(Beginning of PROVIDED RECORDS)

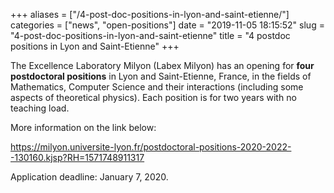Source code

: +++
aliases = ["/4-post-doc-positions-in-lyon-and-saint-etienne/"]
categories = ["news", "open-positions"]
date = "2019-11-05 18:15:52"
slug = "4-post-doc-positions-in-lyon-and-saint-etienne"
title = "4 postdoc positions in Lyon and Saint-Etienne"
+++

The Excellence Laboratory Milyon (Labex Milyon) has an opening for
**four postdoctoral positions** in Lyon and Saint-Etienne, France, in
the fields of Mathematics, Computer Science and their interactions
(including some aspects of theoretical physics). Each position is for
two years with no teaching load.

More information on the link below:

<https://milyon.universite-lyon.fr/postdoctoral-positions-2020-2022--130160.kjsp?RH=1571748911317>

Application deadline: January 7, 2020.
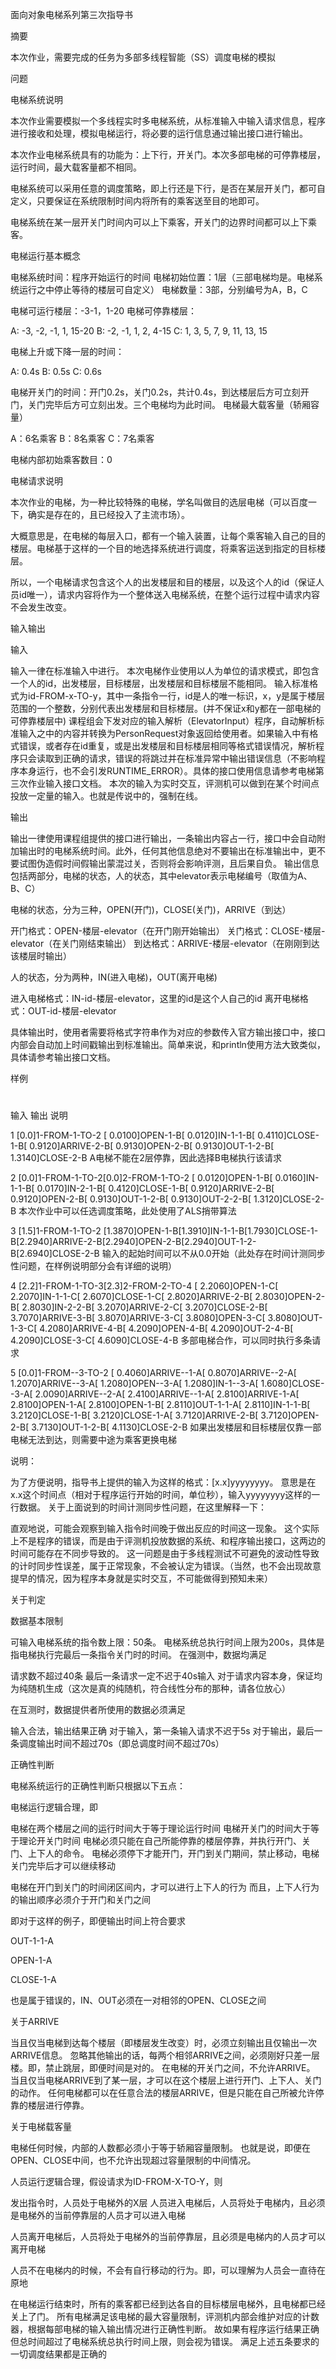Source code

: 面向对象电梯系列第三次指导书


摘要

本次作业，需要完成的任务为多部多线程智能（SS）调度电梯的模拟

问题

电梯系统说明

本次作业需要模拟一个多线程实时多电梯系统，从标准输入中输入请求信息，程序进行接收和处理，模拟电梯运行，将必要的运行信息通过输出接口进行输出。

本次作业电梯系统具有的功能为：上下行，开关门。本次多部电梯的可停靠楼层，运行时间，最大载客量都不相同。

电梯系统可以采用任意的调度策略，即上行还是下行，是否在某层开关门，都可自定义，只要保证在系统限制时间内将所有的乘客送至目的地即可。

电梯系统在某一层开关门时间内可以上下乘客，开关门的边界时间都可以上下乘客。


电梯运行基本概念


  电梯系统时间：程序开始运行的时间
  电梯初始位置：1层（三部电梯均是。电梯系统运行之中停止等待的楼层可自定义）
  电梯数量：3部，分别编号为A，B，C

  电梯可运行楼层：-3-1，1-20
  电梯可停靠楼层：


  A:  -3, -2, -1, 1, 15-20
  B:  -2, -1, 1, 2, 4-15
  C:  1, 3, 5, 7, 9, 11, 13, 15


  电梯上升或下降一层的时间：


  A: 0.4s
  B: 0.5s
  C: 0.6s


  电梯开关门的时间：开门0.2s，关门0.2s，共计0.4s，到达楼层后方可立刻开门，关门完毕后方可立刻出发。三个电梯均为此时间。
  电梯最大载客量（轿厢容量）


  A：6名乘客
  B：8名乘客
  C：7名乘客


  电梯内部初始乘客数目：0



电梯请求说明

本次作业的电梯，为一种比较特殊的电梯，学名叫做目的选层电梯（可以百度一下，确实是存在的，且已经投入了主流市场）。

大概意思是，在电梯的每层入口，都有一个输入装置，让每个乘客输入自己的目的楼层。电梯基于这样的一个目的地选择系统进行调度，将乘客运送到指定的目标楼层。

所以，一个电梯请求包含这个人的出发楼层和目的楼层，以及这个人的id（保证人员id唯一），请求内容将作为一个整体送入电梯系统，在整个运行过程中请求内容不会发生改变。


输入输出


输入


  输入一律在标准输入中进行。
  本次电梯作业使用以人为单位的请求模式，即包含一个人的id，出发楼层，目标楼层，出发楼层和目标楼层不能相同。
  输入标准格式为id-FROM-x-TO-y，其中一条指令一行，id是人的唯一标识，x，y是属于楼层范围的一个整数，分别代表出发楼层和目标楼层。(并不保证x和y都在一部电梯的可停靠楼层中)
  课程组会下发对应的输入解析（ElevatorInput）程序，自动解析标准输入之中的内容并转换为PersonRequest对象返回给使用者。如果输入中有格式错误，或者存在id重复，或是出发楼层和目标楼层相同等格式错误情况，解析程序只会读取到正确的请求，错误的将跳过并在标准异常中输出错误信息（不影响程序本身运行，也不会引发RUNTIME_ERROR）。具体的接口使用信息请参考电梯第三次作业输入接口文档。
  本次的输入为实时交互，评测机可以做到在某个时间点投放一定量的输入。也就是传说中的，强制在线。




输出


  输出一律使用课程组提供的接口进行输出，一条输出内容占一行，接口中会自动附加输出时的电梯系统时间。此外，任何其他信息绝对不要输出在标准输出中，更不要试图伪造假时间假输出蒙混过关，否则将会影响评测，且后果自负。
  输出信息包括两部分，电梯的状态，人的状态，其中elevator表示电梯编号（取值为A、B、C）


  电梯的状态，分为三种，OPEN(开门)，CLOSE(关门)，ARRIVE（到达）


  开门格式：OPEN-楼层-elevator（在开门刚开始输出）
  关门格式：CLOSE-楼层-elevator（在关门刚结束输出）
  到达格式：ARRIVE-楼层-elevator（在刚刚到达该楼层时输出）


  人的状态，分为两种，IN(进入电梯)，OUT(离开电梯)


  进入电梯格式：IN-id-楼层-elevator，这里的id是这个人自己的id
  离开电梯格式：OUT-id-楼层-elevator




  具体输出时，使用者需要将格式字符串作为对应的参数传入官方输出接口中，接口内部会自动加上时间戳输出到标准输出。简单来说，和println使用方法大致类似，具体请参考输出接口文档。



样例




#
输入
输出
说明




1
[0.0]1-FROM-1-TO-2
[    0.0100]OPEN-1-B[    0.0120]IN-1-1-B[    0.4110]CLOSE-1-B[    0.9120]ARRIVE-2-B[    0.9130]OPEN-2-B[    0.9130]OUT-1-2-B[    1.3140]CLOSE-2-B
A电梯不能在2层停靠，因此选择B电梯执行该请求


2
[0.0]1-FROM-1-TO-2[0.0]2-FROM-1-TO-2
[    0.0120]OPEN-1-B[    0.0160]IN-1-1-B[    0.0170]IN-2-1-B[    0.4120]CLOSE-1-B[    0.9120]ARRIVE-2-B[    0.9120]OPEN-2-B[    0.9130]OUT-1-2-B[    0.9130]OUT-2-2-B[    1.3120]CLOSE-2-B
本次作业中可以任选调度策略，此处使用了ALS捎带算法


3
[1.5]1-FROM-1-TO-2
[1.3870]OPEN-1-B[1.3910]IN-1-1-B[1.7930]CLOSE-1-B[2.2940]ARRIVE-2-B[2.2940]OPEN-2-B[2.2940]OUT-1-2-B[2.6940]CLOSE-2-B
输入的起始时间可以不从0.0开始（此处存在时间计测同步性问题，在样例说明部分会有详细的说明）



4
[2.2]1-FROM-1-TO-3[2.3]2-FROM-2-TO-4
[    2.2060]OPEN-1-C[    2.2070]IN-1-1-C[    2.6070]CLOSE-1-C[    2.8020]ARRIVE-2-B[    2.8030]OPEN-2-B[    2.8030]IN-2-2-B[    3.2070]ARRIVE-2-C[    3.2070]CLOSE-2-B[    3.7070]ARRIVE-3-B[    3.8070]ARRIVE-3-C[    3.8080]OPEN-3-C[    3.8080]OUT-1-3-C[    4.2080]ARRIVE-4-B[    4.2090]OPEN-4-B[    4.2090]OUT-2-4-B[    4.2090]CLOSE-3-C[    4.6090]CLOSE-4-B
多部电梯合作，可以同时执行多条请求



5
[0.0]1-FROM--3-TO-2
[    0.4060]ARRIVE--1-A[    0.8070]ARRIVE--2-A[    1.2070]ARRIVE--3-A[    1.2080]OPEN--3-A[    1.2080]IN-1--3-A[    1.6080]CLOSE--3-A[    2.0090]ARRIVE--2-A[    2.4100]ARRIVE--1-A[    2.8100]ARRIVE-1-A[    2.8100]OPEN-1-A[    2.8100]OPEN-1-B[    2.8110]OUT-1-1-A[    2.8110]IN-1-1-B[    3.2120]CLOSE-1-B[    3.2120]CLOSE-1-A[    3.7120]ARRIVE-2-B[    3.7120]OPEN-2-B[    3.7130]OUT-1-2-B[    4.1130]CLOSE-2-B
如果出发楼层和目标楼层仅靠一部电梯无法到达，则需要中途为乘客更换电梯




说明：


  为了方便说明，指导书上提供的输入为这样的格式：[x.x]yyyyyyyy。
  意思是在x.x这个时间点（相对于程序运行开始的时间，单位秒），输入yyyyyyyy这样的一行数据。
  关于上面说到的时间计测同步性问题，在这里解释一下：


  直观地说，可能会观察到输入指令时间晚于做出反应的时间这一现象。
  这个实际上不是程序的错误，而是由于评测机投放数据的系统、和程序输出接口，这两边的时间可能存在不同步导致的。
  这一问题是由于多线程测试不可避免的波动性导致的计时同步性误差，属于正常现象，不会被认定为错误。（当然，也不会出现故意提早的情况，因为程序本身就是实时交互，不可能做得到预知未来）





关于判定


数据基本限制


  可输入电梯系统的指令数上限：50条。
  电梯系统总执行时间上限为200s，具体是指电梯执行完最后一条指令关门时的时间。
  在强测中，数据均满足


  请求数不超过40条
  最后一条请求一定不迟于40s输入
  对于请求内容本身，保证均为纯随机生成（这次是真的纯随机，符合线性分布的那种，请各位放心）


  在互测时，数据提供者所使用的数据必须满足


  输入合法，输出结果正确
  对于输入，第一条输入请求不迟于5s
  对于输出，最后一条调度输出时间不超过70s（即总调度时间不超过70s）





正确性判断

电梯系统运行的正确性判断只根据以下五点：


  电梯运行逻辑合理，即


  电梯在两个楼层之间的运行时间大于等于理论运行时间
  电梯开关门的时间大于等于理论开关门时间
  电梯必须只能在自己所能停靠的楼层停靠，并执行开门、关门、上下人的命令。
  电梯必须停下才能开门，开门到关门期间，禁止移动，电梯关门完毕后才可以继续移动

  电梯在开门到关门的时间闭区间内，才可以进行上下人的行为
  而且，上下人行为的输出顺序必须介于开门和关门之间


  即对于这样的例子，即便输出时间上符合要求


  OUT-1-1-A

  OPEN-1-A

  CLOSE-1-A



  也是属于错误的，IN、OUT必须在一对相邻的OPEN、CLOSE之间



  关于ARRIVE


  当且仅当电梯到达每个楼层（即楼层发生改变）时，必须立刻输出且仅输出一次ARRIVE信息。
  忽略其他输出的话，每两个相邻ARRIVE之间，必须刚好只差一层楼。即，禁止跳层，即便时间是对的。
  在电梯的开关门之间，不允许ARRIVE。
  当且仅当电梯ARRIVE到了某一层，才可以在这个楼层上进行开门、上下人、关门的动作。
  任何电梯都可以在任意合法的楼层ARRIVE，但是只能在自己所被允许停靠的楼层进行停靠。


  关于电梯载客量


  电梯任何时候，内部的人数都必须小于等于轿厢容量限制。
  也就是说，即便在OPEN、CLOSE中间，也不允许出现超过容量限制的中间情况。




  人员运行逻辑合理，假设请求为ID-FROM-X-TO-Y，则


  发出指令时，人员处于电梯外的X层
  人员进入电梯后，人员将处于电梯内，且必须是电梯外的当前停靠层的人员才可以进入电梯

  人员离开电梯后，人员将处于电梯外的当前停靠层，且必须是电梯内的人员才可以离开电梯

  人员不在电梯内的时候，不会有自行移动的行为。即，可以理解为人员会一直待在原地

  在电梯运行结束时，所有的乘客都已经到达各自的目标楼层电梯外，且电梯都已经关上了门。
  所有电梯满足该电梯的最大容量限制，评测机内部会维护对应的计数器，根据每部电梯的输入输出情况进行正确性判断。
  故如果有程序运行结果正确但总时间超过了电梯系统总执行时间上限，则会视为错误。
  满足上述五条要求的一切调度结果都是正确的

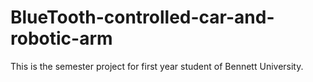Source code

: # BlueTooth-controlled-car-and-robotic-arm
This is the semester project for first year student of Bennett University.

(End of PROVIDED RECORDS)

[WHAT THIS TASK INVOLVES]: Copy each line of the data that contains the word "人的状态", leaving the other lines out.

[RESPONSE BOX]:
  输出信息包括两部分，电梯的状态，人的状态，其中elevator表示电梯编号（取值为A、B、C）
  人的状态，分为两种，IN(进入电梯)，OUT(离开电梯)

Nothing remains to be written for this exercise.